We applied Partial least squares (PLS) to test the conceptual model. PLS is useful in structural equation modeling for applied research projects, especially when the participants are limited with skewed data distribution (27). To measure the validity in PLS, the 3 indicators of Average Variance Extracted (AVE), Confirmatory Factor Analysis (CFA), and Fornel and Larker methods were adopted (28). Fornel and Larker introduced the AVE criterion in 1981 to measure convergent validity and claimed that the critical number is 0.5. Any output of more than 0.5 indicates acceptable convergence (28). The AVE criterion indicates the shared average variance between any structures and the indices thereof, and the more the correlation, the greater the goodness-of-fit. Convergent validity was applied as the substantial criterion as the goodness-of-fit measuring model in PLS.
Questionnaires' Reliability
We evaluated the reliability of the questionnaire through internal consistent split-half reliability, composite reliability (CR), and item reliability.

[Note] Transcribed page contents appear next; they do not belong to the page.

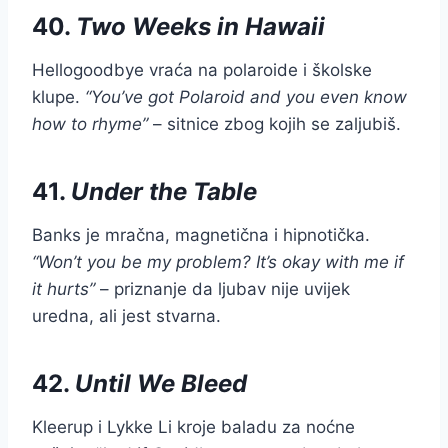
40.
Two Weeks in Hawaii
Hellogoodbye vraća na polaroide i školske
klupe.
“You’ve got Polaroid and you even know
how to rhyme”
– sitnice zbog kojih se zaljubiš.
41.
Under the Table
Banks je mračna, magnetična i hipnotička.
“Won’t you be my problem? It’s okay with me if
it hurts”
– priznanje da ljubav nije uvijek
uredna, ali jest stvarna.
42.
Until We Bleed
Kleerup i Lykke Li kroje baladu za noćne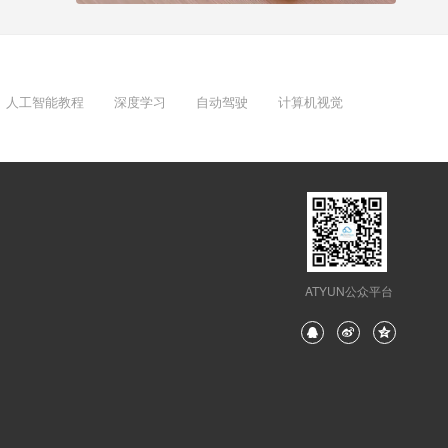
人工智能教程
深度学习
自动驾驶
计算机视觉
ATYUN公众平台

Split-Half & Internal Consistency
The split-half method as an improvement method is used when it may not be possible to use the same test twice and to get an equivalent form of test especially among older adults (29). The items of a test were divided into two matched halves and, then, the score of the first half questions and that of the second half are calculated (30). The split-half method cannot be applied with heterogeneous questionnaires, as the division of the questionnaire will not yield equivalent forms. In this situation (heterogeneous questionnaires), one may repeat questions throughout the questionnaire, while only the original question is kept in the final form (30).

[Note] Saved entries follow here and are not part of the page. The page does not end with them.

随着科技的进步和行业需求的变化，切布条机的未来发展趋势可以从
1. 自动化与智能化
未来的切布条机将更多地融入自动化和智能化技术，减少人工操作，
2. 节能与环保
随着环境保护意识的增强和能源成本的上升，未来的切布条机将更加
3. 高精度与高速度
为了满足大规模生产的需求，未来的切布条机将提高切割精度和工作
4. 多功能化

In this study to divide the measuring instrument into two halves, the correlation coefficient was calculated between scores of odd numbered and even numbered items based on Equation 2. Coefficient α represents the average of all possible split-half estimates.

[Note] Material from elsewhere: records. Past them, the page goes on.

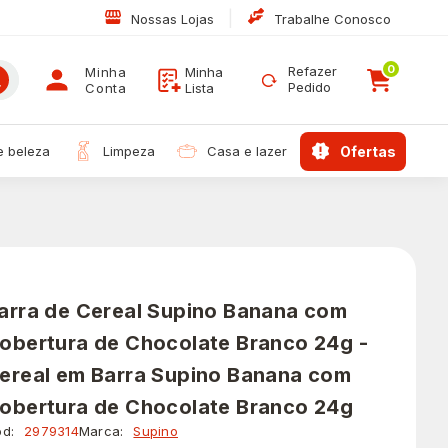
|
Nossas Lojas
Trabalhe Conosco
0
Refazer
Minha
Minha
Pedido
Conta
Lista
 e beleza
limpeza
casa e lazer
ofertas
arra de Cereal Supino Banana com
obertura de Chocolate Branco 24g -
ereal em Barra Supino Banana com
obertura de Chocolate Branco 24g
d:
2979314
Marca:
Supino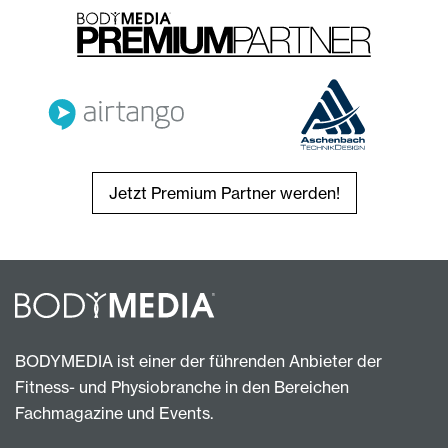
Jetzt Premium Partner werden!
BODYMEDIA ist einer der führenden Anbieter der
Fitness- und Physiobranche in den Bereichen
Fachmagazine und Events.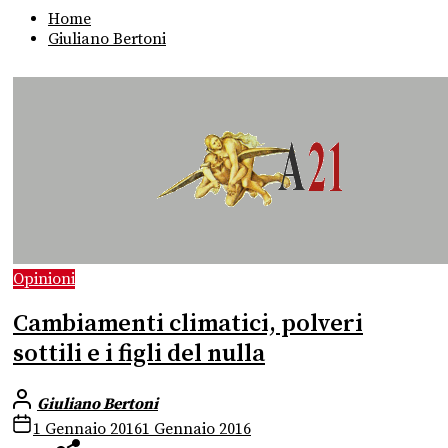
Home
Giuliano Bertoni
Opinioni
Cambiamenti climatici, polveri
sottili e i figli del nulla
Giuliano Bertoni
1 Gennaio 2016
1 Gennaio 2016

Equation 2: Reliability coefficient = (Correlation Coefficient * 2) ⁄ (Correlation Coefficient + 1)
Composite Reliability (CR)
A more up-to-date PLS criterion named “composite reliability” is applied in relation to coefficient α, as this criterion is introduced in1974 (31). Here, the validity is measured in accordance with the correlations within, not in an absolute sense. Accordingly, both of these criteria are applied to measure validity in PLS more accurately. In case the CR volume for each structure is higher than 0.7, appropriate internal stability is assured for the measuring methods (32).
Item Reliability (Factor Loading)
Factor loading is calculated through analyzing the correlation values of a structures' indices in PLS. The obtained volume ≥0.5 indicates that the variance between the structure and its indices are greater than its measuring error variance and that the validity of the measuring model is acceptable (33).